Hezbollah: A Short History, by Augustus Norton

In Augustus Norton’s book Hezbollah, he provides a historical account of the evolution of this Lebanese based organization. Even though he does not analyze, in great detail, any specific event, issue, policy or the like, he does present the major issues that have shaped Hezbollah since its inception in 1982 up until the 2006 hostilities against Israel. With the interjection of certain discussions on Shi’ism, Iran, Palestine, Lebanon, Israel, Amal[1], and key individual figures, Norton provides a coherent overview of key influential actors and factors that shaped Hezbollah over the decades into what it became in 2006, which arguably was a more politically oriented organization than what it was initially. With that said, when reading this book one should keep in mind that Norton’s objective does not appear to be an in-depth account of Hezbollah but rather a broad overview of key events that has brought this organization into the mainstream of Lebanese politics as well as inter-Middle Eastern relations.
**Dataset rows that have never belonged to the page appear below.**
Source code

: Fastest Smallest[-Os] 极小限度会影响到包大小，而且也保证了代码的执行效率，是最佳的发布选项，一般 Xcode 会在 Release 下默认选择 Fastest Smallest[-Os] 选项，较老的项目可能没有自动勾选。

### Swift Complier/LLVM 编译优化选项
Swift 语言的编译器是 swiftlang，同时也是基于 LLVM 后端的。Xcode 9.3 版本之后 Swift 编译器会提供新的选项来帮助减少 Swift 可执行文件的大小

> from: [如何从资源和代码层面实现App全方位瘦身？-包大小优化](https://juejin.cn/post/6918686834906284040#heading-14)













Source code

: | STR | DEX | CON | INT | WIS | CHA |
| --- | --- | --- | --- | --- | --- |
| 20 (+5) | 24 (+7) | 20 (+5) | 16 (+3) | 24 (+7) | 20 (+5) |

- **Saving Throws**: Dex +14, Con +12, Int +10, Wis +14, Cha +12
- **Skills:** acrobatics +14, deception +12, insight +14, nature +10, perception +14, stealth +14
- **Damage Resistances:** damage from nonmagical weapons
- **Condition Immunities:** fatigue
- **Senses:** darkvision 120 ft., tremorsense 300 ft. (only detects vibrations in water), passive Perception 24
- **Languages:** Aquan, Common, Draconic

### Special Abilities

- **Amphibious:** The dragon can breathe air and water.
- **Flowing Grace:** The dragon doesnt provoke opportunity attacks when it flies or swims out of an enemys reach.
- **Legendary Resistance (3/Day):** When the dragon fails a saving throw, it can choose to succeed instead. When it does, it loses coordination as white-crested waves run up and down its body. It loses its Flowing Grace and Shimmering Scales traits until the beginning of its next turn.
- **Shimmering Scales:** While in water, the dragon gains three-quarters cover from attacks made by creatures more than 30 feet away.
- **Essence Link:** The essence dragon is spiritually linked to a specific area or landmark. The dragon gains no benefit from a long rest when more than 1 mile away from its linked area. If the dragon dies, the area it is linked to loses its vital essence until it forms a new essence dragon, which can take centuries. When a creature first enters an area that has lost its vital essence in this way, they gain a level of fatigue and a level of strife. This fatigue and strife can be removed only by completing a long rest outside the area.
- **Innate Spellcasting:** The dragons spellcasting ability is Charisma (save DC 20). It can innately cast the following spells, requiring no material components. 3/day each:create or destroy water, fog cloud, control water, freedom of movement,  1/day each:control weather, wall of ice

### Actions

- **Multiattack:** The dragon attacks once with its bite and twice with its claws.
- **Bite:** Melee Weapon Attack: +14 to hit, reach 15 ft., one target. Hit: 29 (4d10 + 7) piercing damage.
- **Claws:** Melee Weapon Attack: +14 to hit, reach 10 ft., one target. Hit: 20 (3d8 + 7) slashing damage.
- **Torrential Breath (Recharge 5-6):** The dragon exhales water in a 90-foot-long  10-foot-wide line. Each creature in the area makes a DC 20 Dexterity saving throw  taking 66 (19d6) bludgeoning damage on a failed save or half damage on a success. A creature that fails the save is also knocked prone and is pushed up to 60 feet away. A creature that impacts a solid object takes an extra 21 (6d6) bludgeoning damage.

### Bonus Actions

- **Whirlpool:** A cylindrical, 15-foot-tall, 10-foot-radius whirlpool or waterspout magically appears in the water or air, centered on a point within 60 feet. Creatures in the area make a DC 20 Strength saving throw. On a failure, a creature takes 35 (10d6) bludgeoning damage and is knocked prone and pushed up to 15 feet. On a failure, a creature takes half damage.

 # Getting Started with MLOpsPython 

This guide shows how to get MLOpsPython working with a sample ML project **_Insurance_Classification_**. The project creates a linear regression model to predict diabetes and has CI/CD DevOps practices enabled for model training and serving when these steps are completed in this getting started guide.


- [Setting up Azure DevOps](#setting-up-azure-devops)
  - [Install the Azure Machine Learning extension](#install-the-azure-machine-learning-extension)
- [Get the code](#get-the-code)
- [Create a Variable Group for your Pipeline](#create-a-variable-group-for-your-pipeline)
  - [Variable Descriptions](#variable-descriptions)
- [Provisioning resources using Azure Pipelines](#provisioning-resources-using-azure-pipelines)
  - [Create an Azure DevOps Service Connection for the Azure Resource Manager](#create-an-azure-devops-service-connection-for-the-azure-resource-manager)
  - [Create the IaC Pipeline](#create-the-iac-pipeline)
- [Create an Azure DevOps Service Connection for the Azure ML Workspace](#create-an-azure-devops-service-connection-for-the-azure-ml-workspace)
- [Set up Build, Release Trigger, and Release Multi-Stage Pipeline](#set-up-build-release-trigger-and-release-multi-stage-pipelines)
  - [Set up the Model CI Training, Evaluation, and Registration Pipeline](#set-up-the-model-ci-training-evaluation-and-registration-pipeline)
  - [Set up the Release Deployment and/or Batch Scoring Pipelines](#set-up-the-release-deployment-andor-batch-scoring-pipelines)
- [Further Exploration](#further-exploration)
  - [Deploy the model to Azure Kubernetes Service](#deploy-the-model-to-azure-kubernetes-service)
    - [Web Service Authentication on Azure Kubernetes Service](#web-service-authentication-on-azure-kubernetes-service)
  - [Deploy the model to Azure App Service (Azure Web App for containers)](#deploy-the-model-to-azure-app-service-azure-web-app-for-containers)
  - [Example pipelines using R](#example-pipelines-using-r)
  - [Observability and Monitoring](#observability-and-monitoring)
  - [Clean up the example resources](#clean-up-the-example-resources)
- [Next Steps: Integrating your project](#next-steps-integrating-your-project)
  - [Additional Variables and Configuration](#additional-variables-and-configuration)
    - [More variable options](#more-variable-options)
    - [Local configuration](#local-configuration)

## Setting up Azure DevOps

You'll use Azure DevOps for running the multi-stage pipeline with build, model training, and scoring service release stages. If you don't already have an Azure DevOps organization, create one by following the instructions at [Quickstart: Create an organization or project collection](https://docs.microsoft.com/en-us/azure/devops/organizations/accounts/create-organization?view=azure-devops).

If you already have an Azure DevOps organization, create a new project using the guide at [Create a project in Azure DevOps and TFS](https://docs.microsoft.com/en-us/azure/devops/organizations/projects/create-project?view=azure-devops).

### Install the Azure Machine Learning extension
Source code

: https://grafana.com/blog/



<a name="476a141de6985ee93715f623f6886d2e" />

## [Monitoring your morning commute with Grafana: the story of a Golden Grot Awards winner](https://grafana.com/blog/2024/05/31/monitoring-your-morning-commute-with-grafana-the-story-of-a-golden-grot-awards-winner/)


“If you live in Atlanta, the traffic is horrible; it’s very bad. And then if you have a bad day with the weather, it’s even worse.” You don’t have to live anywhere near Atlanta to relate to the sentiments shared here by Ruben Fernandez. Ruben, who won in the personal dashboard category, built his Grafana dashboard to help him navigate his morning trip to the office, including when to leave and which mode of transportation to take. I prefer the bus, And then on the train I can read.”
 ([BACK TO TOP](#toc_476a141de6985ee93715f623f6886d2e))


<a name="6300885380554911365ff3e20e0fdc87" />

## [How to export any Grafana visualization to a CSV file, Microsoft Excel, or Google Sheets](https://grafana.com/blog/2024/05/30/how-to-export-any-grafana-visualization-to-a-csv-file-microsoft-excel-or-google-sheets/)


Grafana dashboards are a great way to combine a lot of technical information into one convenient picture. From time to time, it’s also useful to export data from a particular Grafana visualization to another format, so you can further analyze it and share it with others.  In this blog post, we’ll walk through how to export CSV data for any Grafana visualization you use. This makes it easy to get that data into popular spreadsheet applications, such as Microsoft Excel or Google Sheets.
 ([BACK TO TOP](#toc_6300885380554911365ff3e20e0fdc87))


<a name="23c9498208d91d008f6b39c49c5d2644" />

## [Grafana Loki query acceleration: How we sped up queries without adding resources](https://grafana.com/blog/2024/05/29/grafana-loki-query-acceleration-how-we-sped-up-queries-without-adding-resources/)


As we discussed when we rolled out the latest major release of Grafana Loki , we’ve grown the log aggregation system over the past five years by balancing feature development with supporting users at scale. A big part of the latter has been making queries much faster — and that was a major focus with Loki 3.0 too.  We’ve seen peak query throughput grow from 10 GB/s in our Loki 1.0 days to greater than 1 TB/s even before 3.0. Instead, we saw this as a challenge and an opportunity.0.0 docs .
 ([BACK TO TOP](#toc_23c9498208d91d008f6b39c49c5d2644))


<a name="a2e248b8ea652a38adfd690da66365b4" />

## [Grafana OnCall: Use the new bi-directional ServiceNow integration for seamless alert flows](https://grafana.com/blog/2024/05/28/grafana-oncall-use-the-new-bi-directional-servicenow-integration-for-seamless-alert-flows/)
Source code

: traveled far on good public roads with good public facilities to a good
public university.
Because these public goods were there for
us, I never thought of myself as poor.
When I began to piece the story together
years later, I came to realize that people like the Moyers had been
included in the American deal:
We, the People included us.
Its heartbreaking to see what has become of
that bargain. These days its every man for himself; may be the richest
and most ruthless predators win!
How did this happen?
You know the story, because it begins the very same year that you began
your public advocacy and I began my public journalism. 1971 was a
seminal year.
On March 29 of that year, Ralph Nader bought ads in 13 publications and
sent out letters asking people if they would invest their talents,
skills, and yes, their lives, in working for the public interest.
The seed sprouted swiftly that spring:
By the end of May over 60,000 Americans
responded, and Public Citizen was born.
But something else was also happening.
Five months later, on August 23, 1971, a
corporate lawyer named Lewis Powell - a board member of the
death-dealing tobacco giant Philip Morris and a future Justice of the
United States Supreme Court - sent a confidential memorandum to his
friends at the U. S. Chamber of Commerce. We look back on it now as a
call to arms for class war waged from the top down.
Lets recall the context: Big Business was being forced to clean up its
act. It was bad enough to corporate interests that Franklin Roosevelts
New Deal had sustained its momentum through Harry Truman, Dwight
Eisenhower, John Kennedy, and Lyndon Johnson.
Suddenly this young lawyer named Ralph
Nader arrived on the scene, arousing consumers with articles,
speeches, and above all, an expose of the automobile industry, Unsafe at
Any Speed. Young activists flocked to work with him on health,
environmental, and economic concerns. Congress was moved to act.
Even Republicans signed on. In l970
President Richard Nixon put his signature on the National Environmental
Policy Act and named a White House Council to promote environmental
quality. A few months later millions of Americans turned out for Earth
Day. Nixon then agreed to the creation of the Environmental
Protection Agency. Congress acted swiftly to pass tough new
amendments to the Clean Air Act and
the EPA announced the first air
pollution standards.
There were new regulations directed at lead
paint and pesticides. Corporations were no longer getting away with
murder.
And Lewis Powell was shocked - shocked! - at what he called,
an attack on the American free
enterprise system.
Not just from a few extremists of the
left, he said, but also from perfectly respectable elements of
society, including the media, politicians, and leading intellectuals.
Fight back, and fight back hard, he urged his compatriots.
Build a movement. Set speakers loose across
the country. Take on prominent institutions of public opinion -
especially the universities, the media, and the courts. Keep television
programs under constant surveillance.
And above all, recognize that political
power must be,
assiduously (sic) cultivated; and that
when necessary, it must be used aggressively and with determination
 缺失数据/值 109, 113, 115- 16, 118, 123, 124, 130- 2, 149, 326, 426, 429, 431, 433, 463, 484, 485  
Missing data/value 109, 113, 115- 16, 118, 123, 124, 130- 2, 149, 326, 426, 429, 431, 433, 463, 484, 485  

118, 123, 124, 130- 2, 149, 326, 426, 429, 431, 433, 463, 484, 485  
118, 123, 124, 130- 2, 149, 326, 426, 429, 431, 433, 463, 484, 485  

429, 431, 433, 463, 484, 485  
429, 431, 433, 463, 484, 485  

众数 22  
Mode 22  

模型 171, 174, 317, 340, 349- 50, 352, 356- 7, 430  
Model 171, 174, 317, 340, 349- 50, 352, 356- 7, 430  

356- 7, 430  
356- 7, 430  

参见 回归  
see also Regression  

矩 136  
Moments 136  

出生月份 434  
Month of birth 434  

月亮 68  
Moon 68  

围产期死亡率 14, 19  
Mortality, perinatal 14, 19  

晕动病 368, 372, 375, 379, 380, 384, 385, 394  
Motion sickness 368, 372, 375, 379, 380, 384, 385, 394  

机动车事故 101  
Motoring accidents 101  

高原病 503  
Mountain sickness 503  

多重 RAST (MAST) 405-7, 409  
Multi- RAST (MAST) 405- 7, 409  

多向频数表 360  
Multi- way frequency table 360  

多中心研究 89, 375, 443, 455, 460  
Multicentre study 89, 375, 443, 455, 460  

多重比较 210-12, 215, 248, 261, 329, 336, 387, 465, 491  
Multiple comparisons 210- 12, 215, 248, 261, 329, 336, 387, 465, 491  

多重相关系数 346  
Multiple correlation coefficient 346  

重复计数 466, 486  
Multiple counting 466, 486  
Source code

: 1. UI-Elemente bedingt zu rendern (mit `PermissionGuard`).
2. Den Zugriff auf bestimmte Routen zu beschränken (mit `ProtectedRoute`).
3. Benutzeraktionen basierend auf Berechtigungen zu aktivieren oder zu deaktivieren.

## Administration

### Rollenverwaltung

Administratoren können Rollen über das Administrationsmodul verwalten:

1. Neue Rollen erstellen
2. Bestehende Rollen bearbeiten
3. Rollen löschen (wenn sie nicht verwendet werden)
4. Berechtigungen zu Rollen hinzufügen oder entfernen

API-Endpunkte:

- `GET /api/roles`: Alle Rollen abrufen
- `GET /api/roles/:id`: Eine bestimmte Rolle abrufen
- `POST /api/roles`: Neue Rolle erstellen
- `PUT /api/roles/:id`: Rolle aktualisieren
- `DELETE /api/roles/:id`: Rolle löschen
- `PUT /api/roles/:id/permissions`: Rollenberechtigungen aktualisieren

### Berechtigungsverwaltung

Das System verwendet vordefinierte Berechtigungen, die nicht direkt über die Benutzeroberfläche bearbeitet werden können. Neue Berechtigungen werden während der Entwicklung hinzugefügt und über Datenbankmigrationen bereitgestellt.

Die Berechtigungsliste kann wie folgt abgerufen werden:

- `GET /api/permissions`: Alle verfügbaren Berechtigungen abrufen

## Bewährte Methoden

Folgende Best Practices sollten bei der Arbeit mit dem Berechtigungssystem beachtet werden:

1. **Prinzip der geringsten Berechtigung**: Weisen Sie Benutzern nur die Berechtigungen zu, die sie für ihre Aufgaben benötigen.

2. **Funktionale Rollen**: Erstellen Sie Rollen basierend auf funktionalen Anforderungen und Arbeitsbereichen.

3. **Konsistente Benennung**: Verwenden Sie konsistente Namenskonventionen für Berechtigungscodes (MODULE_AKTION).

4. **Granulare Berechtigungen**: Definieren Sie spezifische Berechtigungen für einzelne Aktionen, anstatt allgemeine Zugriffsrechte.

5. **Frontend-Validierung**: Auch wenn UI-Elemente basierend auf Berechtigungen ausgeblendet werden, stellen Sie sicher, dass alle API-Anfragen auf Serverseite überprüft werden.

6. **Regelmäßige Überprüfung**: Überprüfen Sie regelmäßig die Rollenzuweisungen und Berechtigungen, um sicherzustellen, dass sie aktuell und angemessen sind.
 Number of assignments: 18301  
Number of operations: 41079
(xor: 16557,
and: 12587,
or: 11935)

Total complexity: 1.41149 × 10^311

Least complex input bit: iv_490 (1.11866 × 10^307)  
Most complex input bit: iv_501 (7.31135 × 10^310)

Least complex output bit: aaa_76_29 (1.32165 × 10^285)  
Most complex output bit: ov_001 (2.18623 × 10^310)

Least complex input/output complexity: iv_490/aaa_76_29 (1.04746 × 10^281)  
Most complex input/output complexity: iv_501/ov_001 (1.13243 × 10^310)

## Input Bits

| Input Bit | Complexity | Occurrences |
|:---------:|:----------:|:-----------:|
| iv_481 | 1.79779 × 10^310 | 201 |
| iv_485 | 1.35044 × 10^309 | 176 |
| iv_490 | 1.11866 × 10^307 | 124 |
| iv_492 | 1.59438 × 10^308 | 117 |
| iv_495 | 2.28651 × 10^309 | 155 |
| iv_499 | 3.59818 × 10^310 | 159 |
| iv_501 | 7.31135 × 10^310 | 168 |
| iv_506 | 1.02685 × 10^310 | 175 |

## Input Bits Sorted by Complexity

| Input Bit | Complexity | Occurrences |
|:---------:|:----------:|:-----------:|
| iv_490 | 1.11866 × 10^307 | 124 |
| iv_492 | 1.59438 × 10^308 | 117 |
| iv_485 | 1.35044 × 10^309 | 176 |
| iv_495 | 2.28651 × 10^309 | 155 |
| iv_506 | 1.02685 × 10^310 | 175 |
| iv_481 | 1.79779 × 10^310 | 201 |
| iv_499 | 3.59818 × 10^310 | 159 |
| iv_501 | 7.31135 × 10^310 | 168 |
To understand the beginnings of Hezbollah one should understand the beginning of Lebanon and Shi’ism within Lebanon. Norton begins his book explaining just that; how Lebanon came into existence in the 1940s, how the political make up was formulated based on community size, and how the Shi community fit into that equation. In other words, between the Maronites, Sunnis and Shis, it was the Shi community that had the smaller population and thus had the smallest impact within the Lebanese government. However, overtime, as the Shi community increased, their political advancements did not. Furthermore, the Sunni-Shi tension that already existed was further amplified by Palestinian refugees who challenged the Shis in the work force. As domestic strife emerged and continued for the coming decades, the Shis concentrated on mobilizing its political efforts.

With the backdrop of the Lebanese civil war and Amal’s involvement, along with issues with the Sunnis and Palestinian refugees, the 1979 Iranian revolution brought about a shift within the Shi community inside Lebanon, and the emergence of Hezbollah. From what started as an adjunct militia and an extension of the Islamic Republic of Iran, Hezbollah grew stronger over time and gained the support of the Shi community due primarily to two reasons: their (Hezbollah) ability to shape Shi sensibility within Lebanon through rituals such as Ashura[2] while accompanied by the backing of some prominent Ayatollahs, and a string of campaigns (primarily under the umbrella of the Southern Lebanon Conflict between 1982 to 2000 when Israel withdrew) that largely benefitted Lebanon as well as Hezbollah’s image with the Lebanese people.

To the point where Norton takes the reader, Hezbollah went through a number of transformations. Beginning as a militia-proxy for Iran, to a violent-terrorist organization, then as a resistance-liberation group (for Lebanon against Israel), to a political party. This last transformation did not come about without some internal struggles. That is to say, initially, Hezbollah was very much against the Lebanese government, but over time realized that in order to make any sort of significant change, domestically, they would need to become more involved and participate within the political system. Furthermore, two additional experiences persuaded Hezbollah in becoming more politically conscience. The first was the end of the South Lebanon Conflict, where the Lebanese people grew tired of not only fighting but also Hezbollah’s rhetoric. The second was the 2003 US lead invasion of Iraq which also showed Hezbollah toning down its rhetoric and attacks against Israel.

Ultimately what can be concluded from Norton’s assessment of Hezbollah is that, in order for an Islamic organization, like a Hezbollah, to have some longevity and success they will need to adapt to the conditions of their time and conduct business within the confines of their respected governmental institution and not resort to “other” means of action, like terrorism, anti-government rhetoric, and things of that nature. Norton does a great job in developing this argument from one chapter to the next, and provides a concluding remark that really speaks volumes to what Hezbollah was up until 2006: “Nasrallah and his colleagues [members of Hezbollah] have repeatedly declared that the prospects for establishing a state based on Islamic rule will probably never exist in Lebanon…Hezbollah [however]…is committed to the survival of Lebanon as a diverse, multicultural society.”


[1] Amal is a Lebanese political party that is associated with the Shi community.

[2] Ashura is the tenth day of Moharram, the first month of the Islamic calendar. It was within this month that the third Imam of Shi Islam – Imam Hussain (along with many of his followers and family members) – was brutally murdered. It has become customary and tradition in modern history that the Shi faithful take this time to observe those events and mourn the death of their third Imam.